= THE DATA =
-- -- --
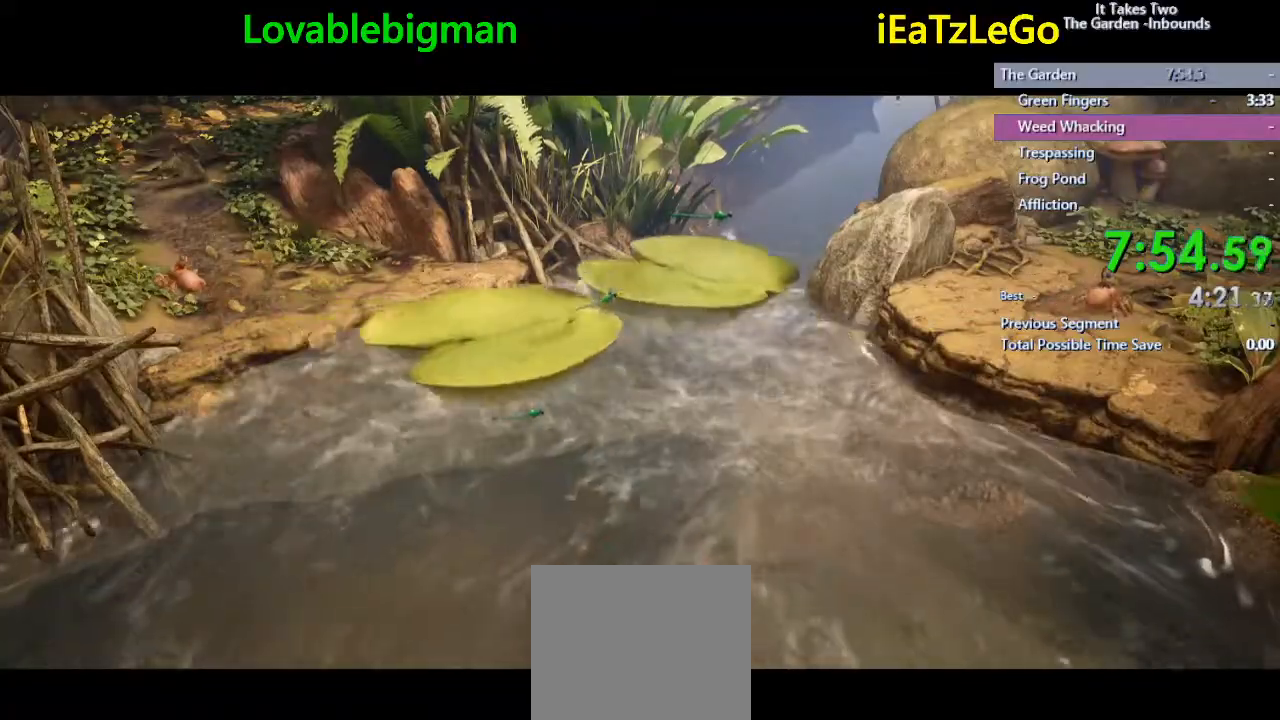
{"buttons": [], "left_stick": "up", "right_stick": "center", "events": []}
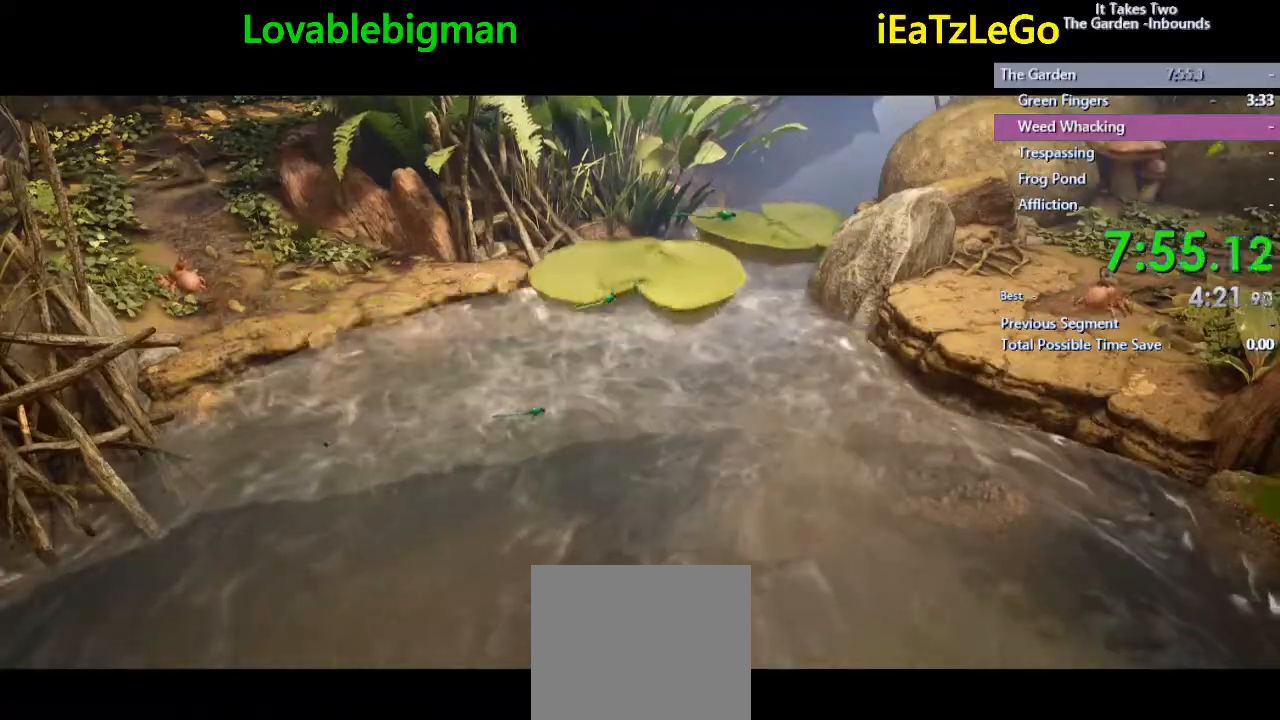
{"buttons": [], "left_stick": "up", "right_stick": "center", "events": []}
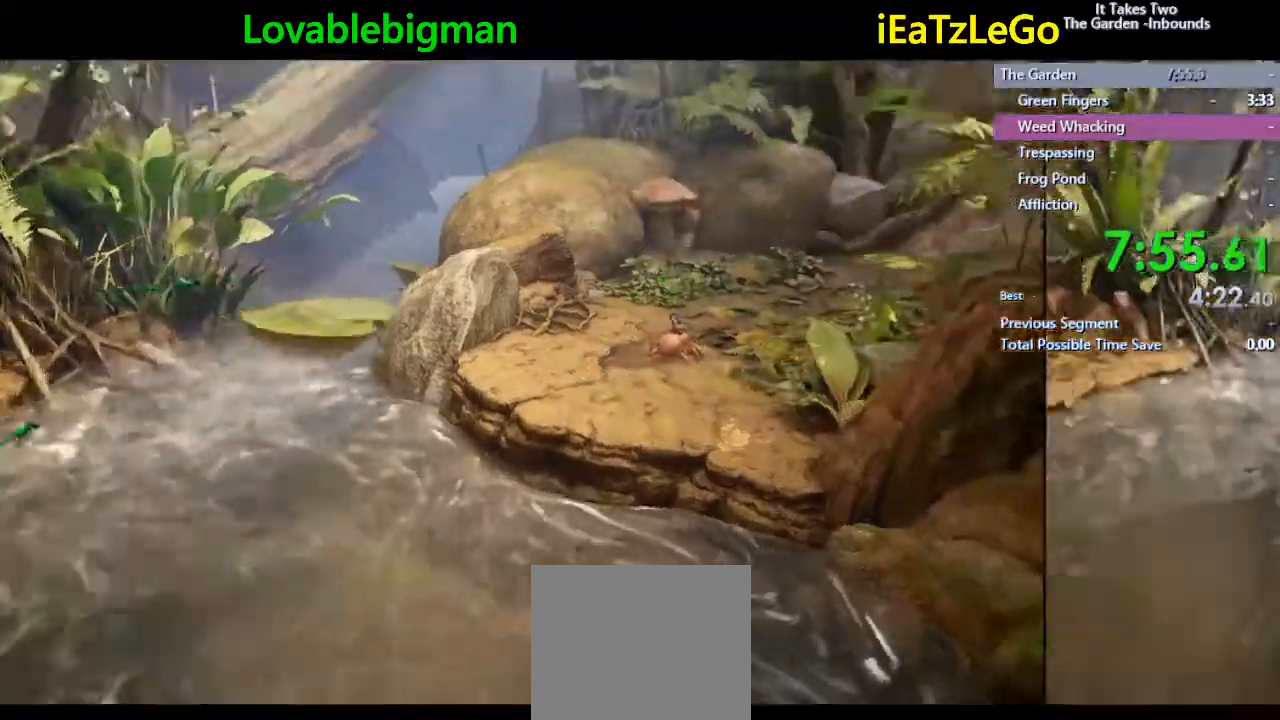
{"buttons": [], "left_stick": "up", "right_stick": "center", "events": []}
-- -- --
= EXERCISE INSTRUCTIONS =
Please return the material above unchanged, with every picture removed.

= REPLY TO THE TASK =
{"buttons": [], "left_stick": "up", "right_stick": "center", "events": []}
{"buttons": [], "left_stick": "up", "right_stick": "center", "events": []}
{"buttons": [], "left_stick": "up", "right_stick": "center", "events": []}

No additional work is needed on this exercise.